## What is expected
What's needed is a full, exact retyping of the records.

Study material: Begin

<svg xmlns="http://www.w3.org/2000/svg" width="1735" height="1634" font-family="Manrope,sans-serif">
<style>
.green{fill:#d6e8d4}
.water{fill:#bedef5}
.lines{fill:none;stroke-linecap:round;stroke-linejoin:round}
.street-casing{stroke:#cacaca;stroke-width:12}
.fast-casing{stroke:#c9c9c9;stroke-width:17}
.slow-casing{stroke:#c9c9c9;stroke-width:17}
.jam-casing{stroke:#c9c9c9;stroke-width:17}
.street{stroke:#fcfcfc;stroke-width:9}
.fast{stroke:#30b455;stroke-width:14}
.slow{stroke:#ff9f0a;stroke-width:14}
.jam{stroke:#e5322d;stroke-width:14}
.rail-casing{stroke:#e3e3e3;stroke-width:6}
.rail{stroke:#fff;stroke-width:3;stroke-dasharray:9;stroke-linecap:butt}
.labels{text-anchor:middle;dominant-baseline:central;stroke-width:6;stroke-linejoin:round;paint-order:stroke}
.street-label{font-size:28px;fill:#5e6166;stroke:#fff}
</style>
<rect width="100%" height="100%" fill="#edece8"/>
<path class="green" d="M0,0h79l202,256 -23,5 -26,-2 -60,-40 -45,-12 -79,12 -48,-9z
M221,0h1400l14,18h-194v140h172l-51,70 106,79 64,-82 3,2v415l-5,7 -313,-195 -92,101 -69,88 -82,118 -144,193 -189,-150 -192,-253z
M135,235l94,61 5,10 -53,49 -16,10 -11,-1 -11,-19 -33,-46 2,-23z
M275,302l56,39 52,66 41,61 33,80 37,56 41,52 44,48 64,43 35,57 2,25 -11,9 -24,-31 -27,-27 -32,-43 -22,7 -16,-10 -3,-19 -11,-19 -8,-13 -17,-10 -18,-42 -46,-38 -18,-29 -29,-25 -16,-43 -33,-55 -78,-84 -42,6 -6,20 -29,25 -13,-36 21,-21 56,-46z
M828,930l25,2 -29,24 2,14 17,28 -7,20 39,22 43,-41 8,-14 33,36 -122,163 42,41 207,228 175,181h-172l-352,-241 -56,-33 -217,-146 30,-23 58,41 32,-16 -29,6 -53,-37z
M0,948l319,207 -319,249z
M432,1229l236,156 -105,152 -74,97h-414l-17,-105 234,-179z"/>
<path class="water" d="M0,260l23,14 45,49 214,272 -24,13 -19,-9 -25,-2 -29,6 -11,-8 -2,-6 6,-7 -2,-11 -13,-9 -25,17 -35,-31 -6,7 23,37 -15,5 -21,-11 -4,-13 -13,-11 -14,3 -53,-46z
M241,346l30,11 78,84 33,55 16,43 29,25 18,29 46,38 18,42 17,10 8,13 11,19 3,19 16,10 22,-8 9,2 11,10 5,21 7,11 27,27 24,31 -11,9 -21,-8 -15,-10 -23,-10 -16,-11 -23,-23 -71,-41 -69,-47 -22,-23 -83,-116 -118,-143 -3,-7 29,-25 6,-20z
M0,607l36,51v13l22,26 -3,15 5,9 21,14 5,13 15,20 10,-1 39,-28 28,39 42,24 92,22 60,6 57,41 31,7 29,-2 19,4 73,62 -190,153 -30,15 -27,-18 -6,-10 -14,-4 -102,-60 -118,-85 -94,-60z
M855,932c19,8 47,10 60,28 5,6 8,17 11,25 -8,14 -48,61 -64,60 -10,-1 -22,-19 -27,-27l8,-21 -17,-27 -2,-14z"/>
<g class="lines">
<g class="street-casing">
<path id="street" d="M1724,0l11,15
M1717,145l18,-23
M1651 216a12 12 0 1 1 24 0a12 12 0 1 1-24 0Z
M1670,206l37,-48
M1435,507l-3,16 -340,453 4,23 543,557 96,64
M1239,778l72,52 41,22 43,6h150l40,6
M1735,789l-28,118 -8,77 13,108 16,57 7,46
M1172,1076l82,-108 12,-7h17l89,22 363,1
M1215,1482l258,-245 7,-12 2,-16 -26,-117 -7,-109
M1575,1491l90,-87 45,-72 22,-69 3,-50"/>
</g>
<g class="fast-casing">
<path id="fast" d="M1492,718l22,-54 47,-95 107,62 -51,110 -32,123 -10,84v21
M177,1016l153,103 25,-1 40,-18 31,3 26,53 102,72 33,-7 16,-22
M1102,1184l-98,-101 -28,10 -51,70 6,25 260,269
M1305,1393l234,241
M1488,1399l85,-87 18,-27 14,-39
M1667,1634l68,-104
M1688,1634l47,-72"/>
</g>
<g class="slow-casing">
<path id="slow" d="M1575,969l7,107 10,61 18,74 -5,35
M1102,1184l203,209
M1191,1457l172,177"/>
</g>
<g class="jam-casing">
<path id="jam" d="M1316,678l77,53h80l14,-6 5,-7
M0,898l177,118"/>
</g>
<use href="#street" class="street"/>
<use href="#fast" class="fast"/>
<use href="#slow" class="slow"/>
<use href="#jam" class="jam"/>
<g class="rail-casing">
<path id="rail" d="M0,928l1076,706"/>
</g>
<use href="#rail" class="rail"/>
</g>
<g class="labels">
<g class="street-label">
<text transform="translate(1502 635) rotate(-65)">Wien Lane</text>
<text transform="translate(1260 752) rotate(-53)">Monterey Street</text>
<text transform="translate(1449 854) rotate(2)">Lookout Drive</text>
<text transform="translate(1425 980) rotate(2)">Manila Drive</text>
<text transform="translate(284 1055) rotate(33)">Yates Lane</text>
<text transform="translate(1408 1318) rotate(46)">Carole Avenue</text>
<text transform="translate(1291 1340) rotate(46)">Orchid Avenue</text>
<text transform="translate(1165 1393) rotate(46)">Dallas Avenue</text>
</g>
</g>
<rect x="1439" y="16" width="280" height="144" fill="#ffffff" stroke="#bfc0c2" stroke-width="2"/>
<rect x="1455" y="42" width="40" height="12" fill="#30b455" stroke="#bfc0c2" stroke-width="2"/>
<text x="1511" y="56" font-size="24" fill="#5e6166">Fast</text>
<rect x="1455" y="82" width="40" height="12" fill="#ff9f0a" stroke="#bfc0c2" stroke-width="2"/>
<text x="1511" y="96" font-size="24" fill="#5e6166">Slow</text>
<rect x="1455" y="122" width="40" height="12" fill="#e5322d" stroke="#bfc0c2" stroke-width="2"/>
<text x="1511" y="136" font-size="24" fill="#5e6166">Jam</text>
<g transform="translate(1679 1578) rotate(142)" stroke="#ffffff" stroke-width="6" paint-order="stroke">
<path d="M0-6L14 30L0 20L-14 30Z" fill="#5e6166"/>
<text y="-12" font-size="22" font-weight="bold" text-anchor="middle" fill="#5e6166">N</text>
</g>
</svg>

Study material: End

## Task solution
<svg xmlns="http://www.w3.org/2000/svg" width="1735" height="1634" font-family="Manrope,sans-serif">
<style>
.green{fill:#d6e8d4}
.water{fill:#bedef5}
.lines{fill:none;stroke-linecap:round;stroke-linejoin:round}
.street-casing{stroke:#cacaca;stroke-width:12}
.fast-casing{stroke:#c9c9c9;stroke-width:17}
.slow-casing{stroke:#c9c9c9;stroke-width:17}
.jam-casing{stroke:#c9c9c9;stroke-width:17}
.street{stroke:#fcfcfc;stroke-width:9}
.fast{stroke:#30b455;stroke-width:14}
.slow{stroke:#ff9f0a;stroke-width:14}
.jam{stroke:#e5322d;stroke-width:14}
.rail-casing{stroke:#e3e3e3;stroke-width:6}
.rail{stroke:#fff;stroke-width:3;stroke-dasharray:9;stroke-linecap:butt}
.labels{text-anchor:middle;dominant-baseline:central;stroke-width:6;stroke-linejoin:round;paint-order:stroke}
.street-label{font-size:28px;fill:#5e6166;stroke:#fff}
</style>
<rect width="100%" height="100%" fill="#edece8"/>
<path class="green" d="M0,0h79l202,256 -23,5 -26,-2 -60,-40 -45,-12 -79,12 -48,-9z
M221,0h1400l14,18h-194v140h172l-51,70 106,79 64,-82 3,2v415l-5,7 -313,-195 -92,101 -69,88 -82,118 -144,193 -189,-150 -192,-253z
M135,235l94,61 5,10 -53,49 -16,10 -11,-1 -11,-19 -33,-46 2,-23z
M275,302l56,39 52,66 41,61 33,80 37,56 41,52 44,48 64,43 35,57 2,25 -11,9 -24,-31 -27,-27 -32,-43 -22,7 -16,-10 -3,-19 -11,-19 -8,-13 -17,-10 -18,-42 -46,-38 -18,-29 -29,-25 -16,-43 -33,-55 -78,-84 -42,6 -6,20 -29,25 -13,-36 21,-21 56,-46z
M828,930l25,2 -29,24 2,14 17,28 -7,20 39,22 43,-41 8,-14 33,36 -122,163 42,41 207,228 175,181h-172l-352,-241 -56,-33 -217,-146 30,-23 58,41 32,-16 -29,6 -53,-37z
M0,948l319,207 -319,249z
M432,1229l236,156 -105,152 -74,97h-414l-17,-105 234,-179z"/>
<path class="water" d="M0,260l23,14 45,49 214,272 -24,13 -19,-9 -25,-2 -29,6 -11,-8 -2,-6 6,-7 -2,-11 -13,-9 -25,17 -35,-31 -6,7 23,37 -15,5 -21,-11 -4,-13 -13,-11 -14,3 -53,-46z
M241,346l30,11 78,84 33,55 16,43 29,25 18,29 46,38 18,42 17,10 8,13 11,19 3,19 16,10 22,-8 9,2 11,10 5,21 7,11 27,27 24,31 -11,9 -21,-8 -15,-10 -23,-10 -16,-11 -23,-23 -71,-41 -69,-47 -22,-23 -83,-116 -118,-143 -3,-7 29,-25 6,-20z
M0,607l36,51v13l22,26 -3,15 5,9 21,14 5,13 15,20 10,-1 39,-28 28,39 42,24 92,22 60,6 57,41 31,7 29,-2 19,4 73,62 -190,153 -30,15 -27,-18 -6,-10 -14,-4 -102,-60 -118,-85 -94,-60z
M855,932c19,8 47,10 60,28 5,6 8,17 11,25 -8,14 -48,61 -64,60 -10,-1 -22,-19 -27,-27l8,-21 -17,-27 -2,-14z"/>
<g class="lines">
<g class="street-casing">
<path id="street" d="M1724,0l11,15
M1717,145l18,-23
M1651 216a12 12 0 1 1 24 0a12 12 0 1 1-24 0Z
M1670,206l37,-48
M1435,507l-3,16 -340,453 4,23 543,557 96,64
M1239,778l72,52 41,22 43,6h150l40,6
M1735,789l-28,118 -8,77 13,108 16,57 7,46
M1172,1076l82,-108 12,-7h17l89,22 363,1
M1215,1482l258,-245 7,-12 2,-16 -26,-117 -7,-109
M1575,1491l90,-87 45,-72 22,-69 3,-50"/>
</g>
<g class="fast-casing">
<path id="fast" d="M1492,718l22,-54 47,-95 107,62 -51,110 -32,123 -10,84v21
M177,1016l153,103 25,-1 40,-18 31,3 26,53 102,72 33,-7 16,-22
M1102,1184l-98,-101 -28,10 -51,70 6,25 260,269
M1305,1393l234,241
M1488,1399l85,-87 18,-27 14,-39
M1667,1634l68,-104
M1688,1634l47,-72"/>
</g>
<g class="slow-casing">
<path id="slow" d="M1575,969l7,107 10,61 18,74 -5,35
M1102,1184l203,209
M1191,1457l172,177"/>
</g>
<g class="jam-casing">
<path id="jam" d="M1316,678l77,53h80l14,-6 5,-7
M0,898l177,118"/>
</g>
<use href="#street" class="street"/>
<use href="#fast" class="fast"/>
<use href="#slow" class="slow"/>
<use href="#jam" class="jam"/>
<g class="rail-casing">
<path id="rail" d="M0,928l1076,706"/>
</g>
<use href="#rail" class="rail"/>
</g>
<g class="labels">
<g class="street-label">
<text transform="translate(1502 635) rotate(-65)">Wien Lane</text>
<text transform="translate(1260 752) rotate(-53)">Monterey Street</text>
<text transform="translate(1449 854) rotate(2)">Lookout Drive</text>
<text transform="translate(1425 980) rotate(2)">Manila Drive</text>
<text transform="translate(284 1055) rotate(33)">Yates Lane</text>
<text transform="translate(1408 1318) rotate(46)">Carole Avenue</text>
<text transform="translate(1291 1340) rotate(46)">Orchid Avenue</text>
<text transform="translate(1165 1393) rotate(46)">Dallas Avenue</text>
</g>
</g>
<rect x="1439" y="16" width="280" height="144" fill="#ffffff" stroke="#bfc0c2" stroke-width="2"/>
<rect x="1455" y="42" width="40" height="12" fill="#30b455" stroke="#bfc0c2" stroke-width="2"/>
<text x="1511" y="56" font-size="24" fill="#5e6166">Fast</text>
<rect x="1455" y="82" width="40" height="12" fill="#ff9f0a" stroke="#bfc0c2" stroke-width="2"/>
<text x="1511" y="96" font-size="24" fill="#5e6166">Slow</text>
<rect x="1455" y="122" width="40" height="12" fill="#e5322d" stroke="#bfc0c2" stroke-width="2"/>
<text x="1511" y="136" font-size="24" fill="#5e6166">Jam</text>
<g transform="translate(1679 1578) rotate(142)" stroke="#ffffff" stroke-width="6" paint-order="stroke">
<path d="M0-6L14 30L0 20L-14 30Z" fill="#5e6166"/>
<text y="-12" font-size="22" font-weight="bold" text-anchor="middle" fill="#5e6166">N</text>
</g>
</svg>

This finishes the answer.